Emerging Details From the New Iran Deal Show More Bad Ideas and No Enforcement Mechanisms

AP Photo/Vahid Salemi

One of the Biden Administration’s top foreign policy goals since coming into office has been to get the United States back into some sort of nuclear agreement with Iran, a well-known backer of terrorism and frequent decrier of U.S. society and strategic interests.


Talks of a new Iran Deal have started back up in earnest in the last several weeks. While Iran is still making demands, the basic draft was submitted to the European Union around the end of July. But now there are details coming out that should raise some flags for a lot of people worried about stability in the Middle East and U.S. interests around the globe.

The most glaring of these is the lifting of an arms embargo on Iran.

Digging into the story a little more:

That day [“Day Zero”], US President Joe Biden would rescind three executive orders pertaining to Iran, as well as secondary sanctions on 17 banks, which would free over $7 billion belonging to Iran from South Korean banks.

Within five days, the deal will likely reach the US Congress, under the terms of the Iran Nuclear Agreement Review Act (INARA). That law requires any agreement lifting sanctions on Iran to be reviewed by the House and Senate, and the White House would not be able to lift sanctions that were not an executive order for 30 days.

If Congress rejects the deal, Biden can veto it, except in the unlikely scenario that a veto-proof majority of two-thirds votes against it. There is, however, still a chance of a majority opposing a deal, amid growing concerns in Washington that Russia will use Iran as a conduit to avoid sanctions.


Then, 60 days after the deal is signed, we would give a “one-time sanctions exemption for Iran to sell 50 million barrels of oil and would permit business negotiations in the areas of energy and aviation,” according to this report.

So already we’re giving Iran access to tons of money to fund the various activities they do that actively undermine the U.S. But, of course, there’s more. By Day 120…

Iran would also complete all the steps required by the deal – scaling back uranium enrichment to 3.67%, reducing its stockpile, sealing and transferring centrifuges, etc. – and allow the IAEA to fully resume monitoring.

The US would remove all secondary sanctions on Iran and agreed-upon terrorist designations – this does not include the Islamic Revolutionary Guard Corps – and explain to businesses what the lifting of sanctions means.

So, yeah. We’re going to give Iran access to its money again and we’re going to lift arms embargoes on them with seemingly no mechanism of enforcing the uranium enrichment limitations asked by the deal.

It may shock you to discover that the New Iran Deal is just as bad as the Old Iran Deal. We’re giving Iran everything they want, and there is nothing we’re going to do to make sure they keep up their end of the bargain. We appear to be giving them all honey and no vinegar here.
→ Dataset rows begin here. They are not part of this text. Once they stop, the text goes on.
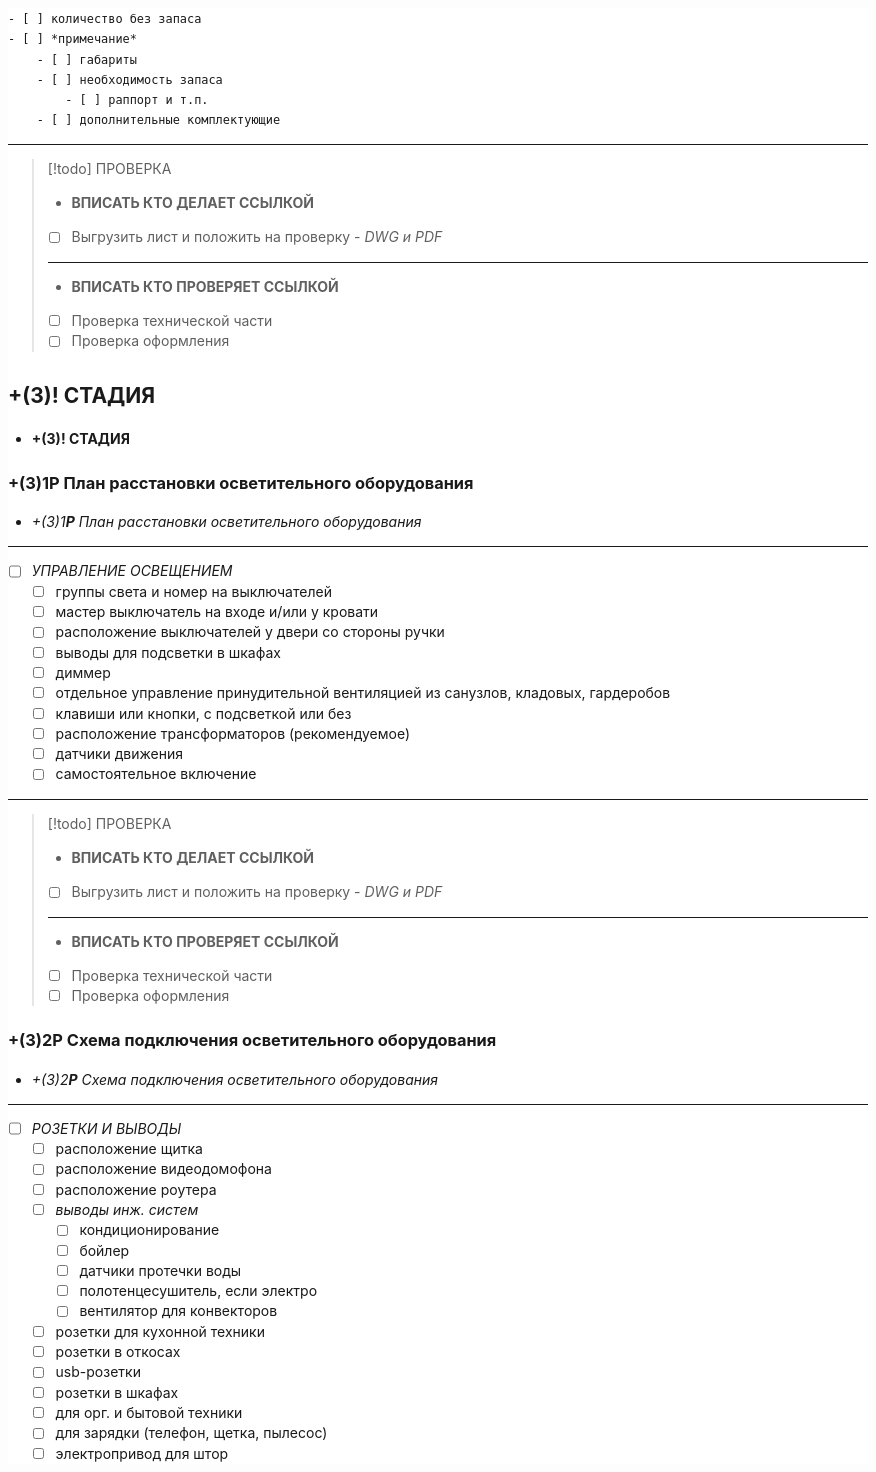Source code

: 	- [ ] количество без запаса
	- [ ] *примечание*
		- [ ] габариты
		- [ ] необходимость запаса
			- [ ] раппорт и т.п.
		- [ ] дополнительные комплектующие
---
> [!todo] ПРОВЕРКА
> - **ВПИСАТЬ КТО ДЕЛАЕТ ССЫЛКОЙ**
> - [ ] Выгрузить лист и положить на проверку - *DWG и PDF*
> ---
>  - **ВПИСАТЬ КТО ПРОВЕРЯЕТ ССЫЛКОЙ**
> - [ ] Проверка технической части
> - [ ] Проверка оформления

## **+(3)! СТАДИЯ**
- **+(3)!  СТАДИЯ**
### +(3)1**P** План расстановки осветительного оборудования
- *+(3)1**P** План расстановки осветительного оборудования*
---
- [ ] *УПРАВЛЕНИЕ ОСВЕЩЕНИЕМ*
	- [ ] группы света и номер на выключателей
	- [ ] мастер выключатель на входе и/или у кровати
	- [ ] расположение выключателей у двери со стороны ручки
	- [ ] выводы для подсветки в шкафах
	- [ ] диммер
	- [ ] отдельное управление принудительной вентиляцией из санузлов, кладовых, гардеробов
	- [ ] клавиши или кнопки, с подсветкой или без
	- [ ] расположение трансформаторов (рекомендуемое)
	- [ ] датчики движения
	- [ ] самостоятельное включение
---
> [!todo] ПРОВЕРКА
> - **ВПИСАТЬ КТО ДЕЛАЕТ ССЫЛКОЙ**
> - [ ] Выгрузить лист и положить на проверку - *DWG и PDF*
> ---
>  - **ВПИСАТЬ КТО ПРОВЕРЯЕТ ССЫЛКОЙ**
> - [ ] Проверка технической части
> - [ ] Проверка оформления

### +(3)2**P** Схема подключения осветительного оборудования
- *+(3)2**P** Схема подключения осветительного оборудования*
---
- [ ] *РОЗЕТКИ И ВЫВОДЫ*
	- [ ] расположение щитка
	- [ ] расположение видеодомофона
	- [ ] расположение роутера
	- [ ] *выводы инж. систем*
		- [ ] кондиционирование
		- [ ] бойлер
		- [ ] датчики протечки воды
		- [ ] полотенцесушитель, если электро
		- [ ] вентилятор для конвекторов
	- [ ] розетки для кухонной техники
	- [ ] розетки в откосах
	- [ ] usb-розетки
	- [ ] розетки в шкафах
	- [ ] для орг. и бытовой техники
	- [ ] для зарядки (телефон, щетка, пылесос)
	- [ ] электропривод для штор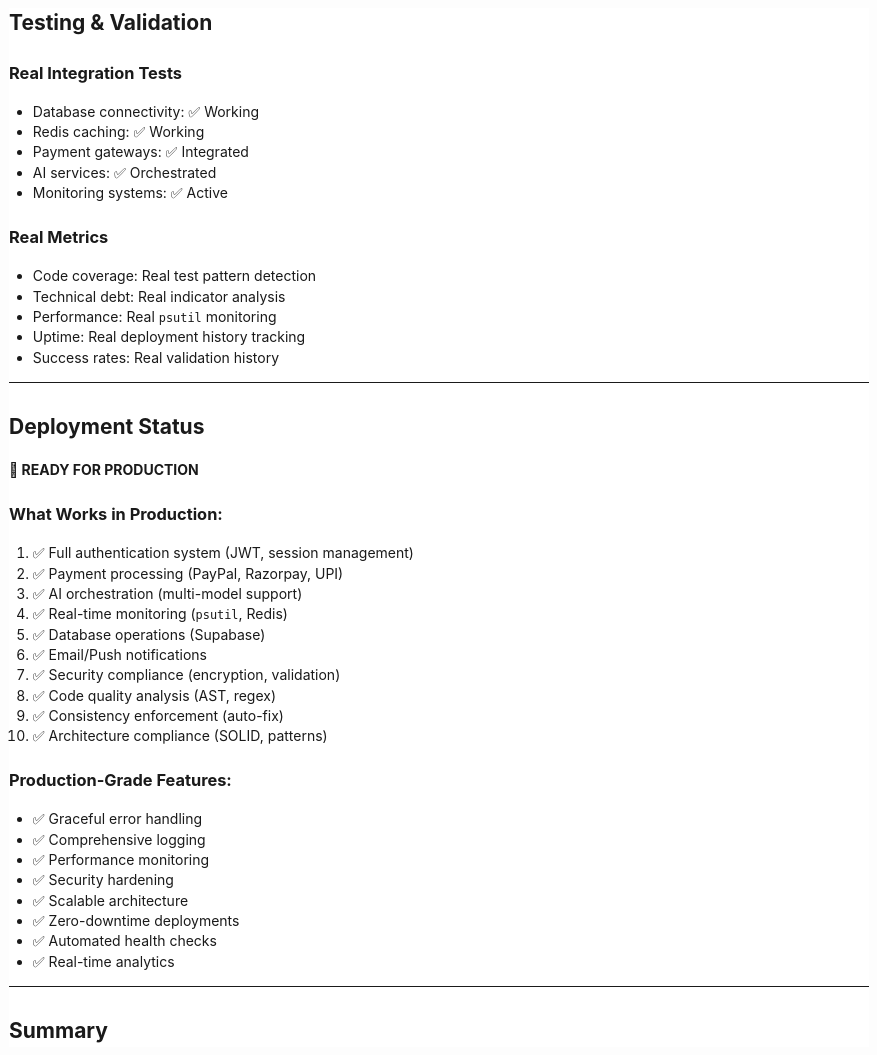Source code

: 
## Testing & Validation

### Real Integration Tests
- Database connectivity: ✅ Working
- Redis caching: ✅ Working
- Payment gateways: ✅ Integrated
- AI services: ✅ Orchestrated
- Monitoring systems: ✅ Active

### Real Metrics
- Code coverage: Real test pattern detection
- Technical debt: Real indicator analysis
- Performance: Real `psutil` monitoring
- Uptime: Real deployment history tracking
- Success rates: Real validation history

---

## Deployment Status

**🚀 READY FOR PRODUCTION**

### What Works in Production:
1. ✅ Full authentication system (JWT, session management)
2. ✅ Payment processing (PayPal, Razorpay, UPI)
3. ✅ AI orchestration (multi-model support)
4. ✅ Real-time monitoring (`psutil`, Redis)
5. ✅ Database operations (Supabase)
6. ✅ Email/Push notifications
7. ✅ Security compliance (encryption, validation)
8. ✅ Code quality analysis (AST, regex)
9. ✅ Consistency enforcement (auto-fix)
10. ✅ Architecture compliance (SOLID, patterns)

### Production-Grade Features:
- ✅ Graceful error handling
- ✅ Comprehensive logging
- ✅ Performance monitoring
- ✅ Security hardening
- ✅ Scalable architecture
- ✅ Zero-downtime deployments
- ✅ Automated health checks
- ✅ Real-time analytics

---

## Summary
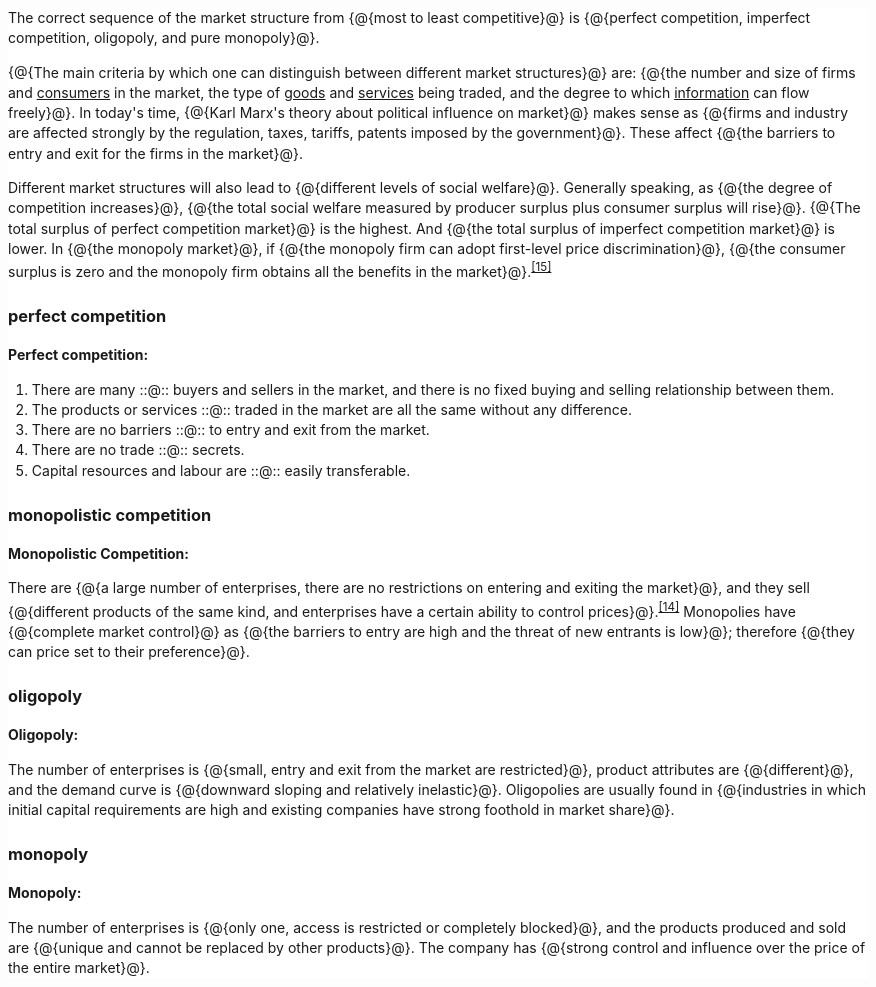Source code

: The correct sequence of the market structure from {@{most to least competitive}@} is {@{perfect competition, imperfect competition, oligopoly, and pure monopoly}@}. 

{@{The main criteria by which one can distinguish between different market structures}@} are: {@{the number and size of firms and [consumers](consumer.md) in the market, the type of [goods](product%20(business).md) and [services](service%20(economics).md) being traded, and the degree to which [information](information.md) can flow freely}@}. In today's time, {@{Karl Marx's theory about political influence on market}@} makes sense as {@{firms and industry are affected strongly by the regulation, taxes, tariffs, patents imposed by the government}@}. These affect {@{the barriers to entry and exit for the firms in the market}@}. 

Different market structures will also lead to {@{different levels of social welfare}@}. Generally speaking, as {@{the degree of competition increases}@}, {@{the total social welfare measured by producer surplus plus consumer surplus will rise}@}. {@{The total surplus of perfect competition market}@} is the highest. And {@{the total surplus of imperfect competition market}@} is lower. In {@{the monopoly market}@}, if {@{the monopoly firm can adopt first-level price discrimination}@}, {@{the consumer surplus is zero and the monopoly firm obtains all the benefits in the market}@}.<sup>[\[15\]](#^ref-15)</sup> 

### perfect competition

__Perfect competition:__

1. There are many ::@:: buyers and sellers in the market, and there is no fixed buying and selling relationship between them. 
2. The products or services ::@:: traded in the market are all the same without any difference. 
3. There are no barriers ::@:: to entry and exit from the market. 
4. There are no trade ::@:: secrets. 
5. Capital resources and labour are ::@:: easily transferable. 

### monopolistic competition

__Monopolistic Competition:__

There are {@{a large number of enterprises, there are no restrictions on entering and exiting the market}@}, and they sell {@{different products of the same kind, and enterprises have a certain ability to control prices}@}.<sup>[\[14\]](#^ref-14)</sup> Monopolies have {@{complete market control}@} as {@{the barriers to entry are high and the threat of new entrants is low}@}; therefore {@{they can price set to their preference}@}. 

### oligopoly

__Oligopoly:__

The number of enterprises is {@{small, entry and exit from the market are restricted}@}, product attributes are {@{different}@}, and the demand curve is {@{downward sloping and relatively inelastic}@}. Oligopolies are usually found in {@{industries in which initial capital requirements are high and existing companies have strong foothold in market share}@}. 

### monopoly

__Monopoly:__

The number of enterprises is {@{only one, access is restricted or completely blocked}@}, and the products produced and sold are {@{unique and cannot be replaced by other products}@}. The company has {@{strong control and influence over the price of the entire market}@}. 
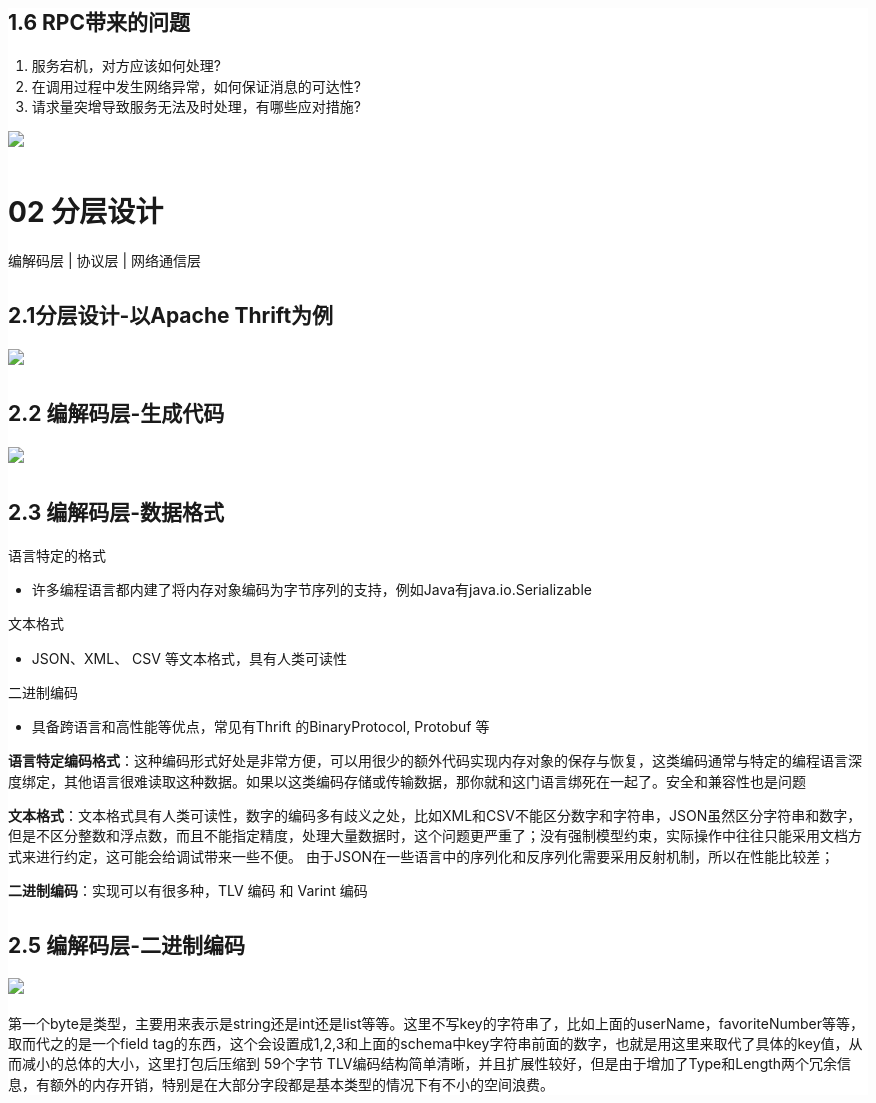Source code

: ## 1.6 RPC带来的问题

1. 服务宕机，对方应该如何处理?
2. 在调用过程中发生网络异常，如何保证消息的可达性?
3. 请求量突增导致服务无法及时处理，有哪些应对措施?

![](https://nateshao-blog.oss-cn-shenzhen.aliyuncs.com/img/20221106213225.png)

# 02 分层设计

编解码层 | 协议层 | 网络通信层

## 2.1分层设计-以Apache Thrift为例

![](https://nateshao-blog.oss-cn-shenzhen.aliyuncs.com/img/20221106213443.png)

## 2.2 编解码层-生成代码

![](https://nateshao-blog.oss-cn-shenzhen.aliyuncs.com/img/20221106213646.png)

## 2.3 编解码层-数据格式

语言特定的格式

- 许多编程语言都内建了将内存对象编码为字节序列的支持，例如Java有java.io.Serializable

文本格式

- JSON、XML、 CSV 等文本格式，具有人类可读性

二进制编码

- 具备跨语言和高性能等优点，常见有Thrift 的BinaryProtocol, Protobuf 等

**语言特定编码格式**：这种编码形式好处是非常方便，可以用很少的额外代码实现内存对象的保存与恢复，这类编码通常与特定的编程语言深度绑定，其他语言很难读取这种数据。如果以这类编码存储或传输数据，那你就和这门语言绑死在一起了。安全和兼容性也是问题 

**文本格式**：文本格式具有人类可读性，数字的编码多有歧义之处，比如XML和CSV不能区分数字和字符串，JSON虽然区分字符串和数字，但是不区分整数和浮点数，而且不能指定精度，处理大量数据时，这个问题更严重了；没有强制模型约束，实际操作中往往只能采用文档方式来进行约定，这可能会给调试带来一些不便。 由于JSON在一些语言中的序列化和反序列化需要采用反射机制，所以在性能比较差； 

**二进制编码**：实现可以有很多种，TLV 编码 和 Varint 编码

## 2.5 编解码层-二进制编码

![](https://nateshao-blog.oss-cn-shenzhen.aliyuncs.com/img/20221106215826.png)

第一个byte是类型，主要用来表示是string还是int还是list等等。这里不写key的字符串了，比如上面的userName，favoriteNumber等等，取而代之的是一个field tag的东西，这个会设置成1,2,3和上面的schema中key字符串前面的数字，也就是用这里来取代了具体的key值，从而减小的总体的大小，这里打包后压缩到 59个字节 TLV编码结构简单清晰，并且扩展性较好，但是由于增加了Type和Length两个冗余信息，有额外的内存开销，特别是在大部分字段都是基本类型的情况下有不小的空间浪费。


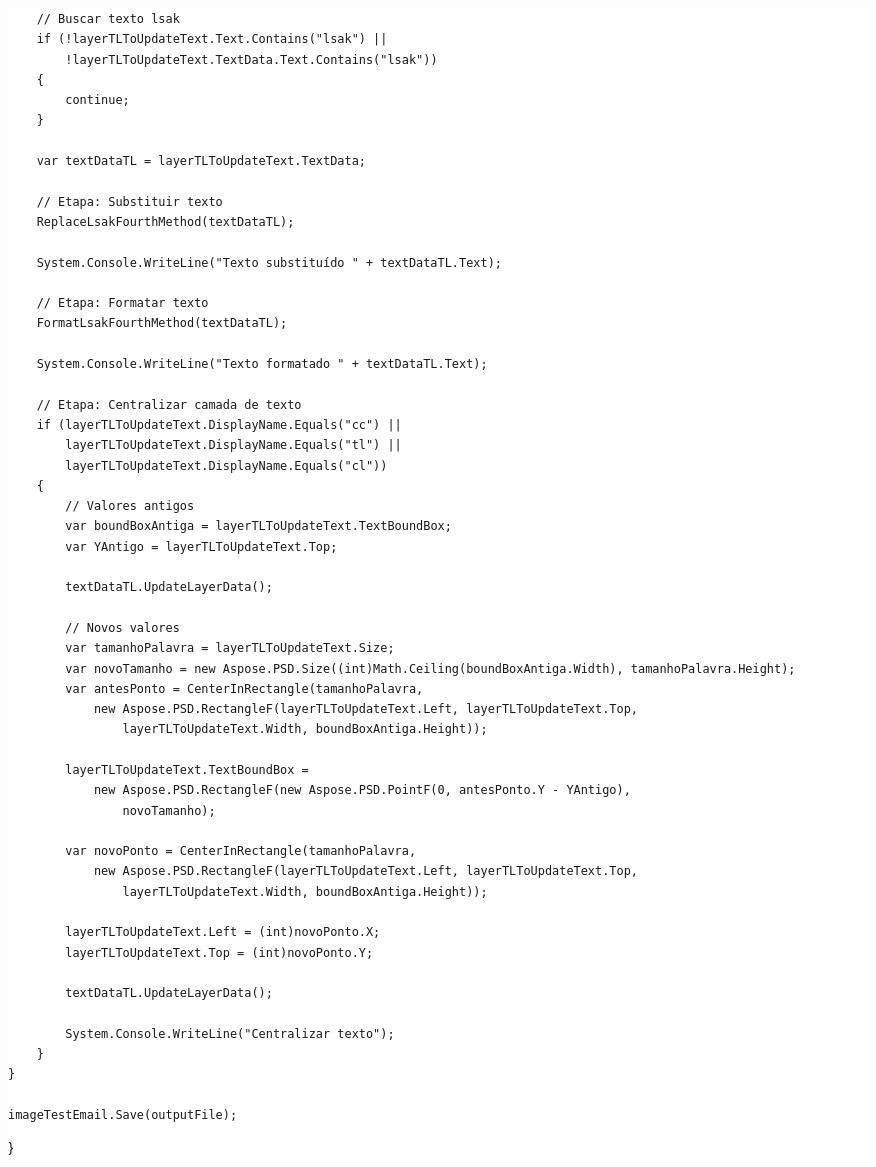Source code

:         // Buscar texto lsak
        if (!layerTLToUpdateText.Text.Contains("lsak") ||
            !layerTLToUpdateText.TextData.Text.Contains("lsak"))
        {
            continue;
        }

        var textDataTL = layerTLToUpdateText.TextData;

        // Etapa: Substituir texto
        ReplaceLsakFourthMethod(textDataTL);

        System.Console.WriteLine("Texto substituído " + textDataTL.Text);

        // Etapa: Formatar texto
        FormatLsakFourthMethod(textDataTL);

        System.Console.WriteLine("Texto formatado " + textDataTL.Text);

        // Etapa: Centralizar camada de texto
        if (layerTLToUpdateText.DisplayName.Equals("cc") ||
            layerTLToUpdateText.DisplayName.Equals("tl") ||
            layerTLToUpdateText.DisplayName.Equals("cl"))
        {
            // Valores antigos
            var boundBoxAntiga = layerTLToUpdateText.TextBoundBox;
            var YAntigo = layerTLToUpdateText.Top;

            textDataTL.UpdateLayerData();

            // Novos valores
            var tamanhoPalavra = layerTLToUpdateText.Size;
            var novoTamanho = new Aspose.PSD.Size((int)Math.Ceiling(boundBoxAntiga.Width), tamanhoPalavra.Height);
            var antesPonto = CenterInRectangle(tamanhoPalavra,
                new Aspose.PSD.RectangleF(layerTLToUpdateText.Left, layerTLToUpdateText.Top,
                    layerTLToUpdateText.Width, boundBoxAntiga.Height));

            layerTLToUpdateText.TextBoundBox =
                new Aspose.PSD.RectangleF(new Aspose.PSD.PointF(0, antesPonto.Y - YAntigo),
                    novoTamanho);

            var novoPonto = CenterInRectangle(tamanhoPalavra,
                new Aspose.PSD.RectangleF(layerTLToUpdateText.Left, layerTLToUpdateText.Top,
                    layerTLToUpdateText.Width, boundBoxAntiga.Height));

            layerTLToUpdateText.Left = (int)novoPonto.X;
            layerTLToUpdateText.Top = (int)novoPonto.Y;

            textDataTL.UpdateLayerData();

            System.Console.WriteLine("Centralizar texto");
        }
    }

    imageTestEmail.Save(outputFile);
}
This isn’t just a boon for Iran, but for China and Russia, who can buy Iranian oil and sell weapons to Iran with no problem whatsoever. Does the Biden administration understand that they are actively undermining U.S. global interests here? That we’re making U.S. allies in the Middle East and around the world less safe?

You want to make Saudi Arabia a pariah but give all sorts of money to Iran? That’s got to be the most ridiculous foreign policy platform in modern American history. There are plenty of people in the Middle East who do not want Iran to have access to money and arms, and you’ve just made them less safe and the region more unstable. Great work.